Thursday, September 25, 2003
I haven't written in quite awhile, mainly because I had had my fill of words and thought a bit of a break might be in order. And then, this morning, as I sat with my second cup of coffee at Cindy's Sunny Day Cafe on Route 32 in Rosendale, I grew enraptured by the beauty of the constant fluttering of the leaves in the Maple across the road.
The question arose in my mind, "Why is it that so many who feel themselves religious or spiritual are so quick to pick up and adhere to an ideology or religious system that seems to either deny such truth or devalue it for some metaphysical order above and apart from just this?" I do not believe we need salvation from a wicked or "unreal" word, but rather what we require for spiritual healing is to realize our complete immersion in this world that is here now. "Dukkha" means a bad place, and it was used at the time of the Buddha to refer to an axle that was not aligned properly in the center of a wheel. To overcome dukkha, it does no good to pull away from the wheel or to deny its reality. Instead, we need to re-position the axle! We need to get ourselves in harmony and proper alignment with the world -- with just this!
Looking to some metaphysical order above and beyond our intimate experience, or to some metaphysical subject (a "self" or "atman") beneath the life of experience is to denigrate and lose what we need pay attention to most -- life. If we can give ourselves wholly to life -- the life that is happening right now and right here -- we will find happiness or "sukkha." That is, we will find that we are right here immersed in the very center, everywhere and anywhere we find ourselves. The old, "a wheel whose circumference is nowhere and whose center is everywhere."

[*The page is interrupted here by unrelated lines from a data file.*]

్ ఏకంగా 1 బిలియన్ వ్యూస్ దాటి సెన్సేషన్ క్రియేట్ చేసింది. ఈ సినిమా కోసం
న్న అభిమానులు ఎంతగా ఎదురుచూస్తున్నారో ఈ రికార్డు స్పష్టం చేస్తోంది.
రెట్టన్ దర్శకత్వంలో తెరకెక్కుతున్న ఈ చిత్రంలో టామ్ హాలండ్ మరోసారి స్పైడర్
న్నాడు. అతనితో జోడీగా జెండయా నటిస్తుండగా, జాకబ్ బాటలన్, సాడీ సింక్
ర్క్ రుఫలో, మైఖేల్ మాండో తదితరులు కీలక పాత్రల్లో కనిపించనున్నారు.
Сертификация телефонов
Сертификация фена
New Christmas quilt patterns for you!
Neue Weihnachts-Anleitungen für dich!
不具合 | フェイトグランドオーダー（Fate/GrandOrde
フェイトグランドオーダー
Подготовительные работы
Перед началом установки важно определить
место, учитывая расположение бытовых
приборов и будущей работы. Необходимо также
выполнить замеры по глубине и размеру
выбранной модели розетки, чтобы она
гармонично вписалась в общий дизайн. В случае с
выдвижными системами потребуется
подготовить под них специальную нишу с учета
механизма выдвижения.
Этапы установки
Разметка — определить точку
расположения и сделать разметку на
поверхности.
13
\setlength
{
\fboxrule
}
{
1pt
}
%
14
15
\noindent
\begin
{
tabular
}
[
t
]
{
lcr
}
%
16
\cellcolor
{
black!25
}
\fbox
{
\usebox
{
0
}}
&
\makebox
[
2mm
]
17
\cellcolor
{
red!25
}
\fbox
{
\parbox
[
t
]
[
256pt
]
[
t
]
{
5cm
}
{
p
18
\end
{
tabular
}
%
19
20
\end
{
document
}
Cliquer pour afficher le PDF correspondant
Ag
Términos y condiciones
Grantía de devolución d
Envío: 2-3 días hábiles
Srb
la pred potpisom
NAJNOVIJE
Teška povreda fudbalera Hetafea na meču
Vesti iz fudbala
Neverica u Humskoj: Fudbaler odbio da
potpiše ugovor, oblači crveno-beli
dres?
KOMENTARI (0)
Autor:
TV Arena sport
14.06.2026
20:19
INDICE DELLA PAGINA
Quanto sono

Now, how do we "empty ourselves fully into life?" I am not about to offer any kind of answer, as I strongly suspect that it has something to do with not strictly adhering to a path except as something provisional and shaped by personal experience. If we want to live life fully, we cannot reject offhand those parts of it we don't like. If we are to commit to life we have to come to terms with the reality that we are passing away all the time. We need to find the strength to say, as Thich Nhat Hanh has said, "Long live impermanence!"-- and to really mean it when we say it!
As we empty ourselves into life, we pass away completely, not defending and holding back. Letting go of whatever security we may think we gain by holding on to our metaphyscial "security blanket" of some metaphysical enduring self, and empty the self totally. In Christian theology, there is the idea that God emptied himself in the person of Jesus. Jesus, like other truly great and liberated beings were those who could live life fully, undefensively, freely. The Anglican priest and Christian theologian, Don Cupitt speaks about this in a wonderful interview with Stephen Batchelor in Tricycle. He says something wonderfully provocative with which I would like to end this little offering: "I would like a religion of personal recklessness and generosity."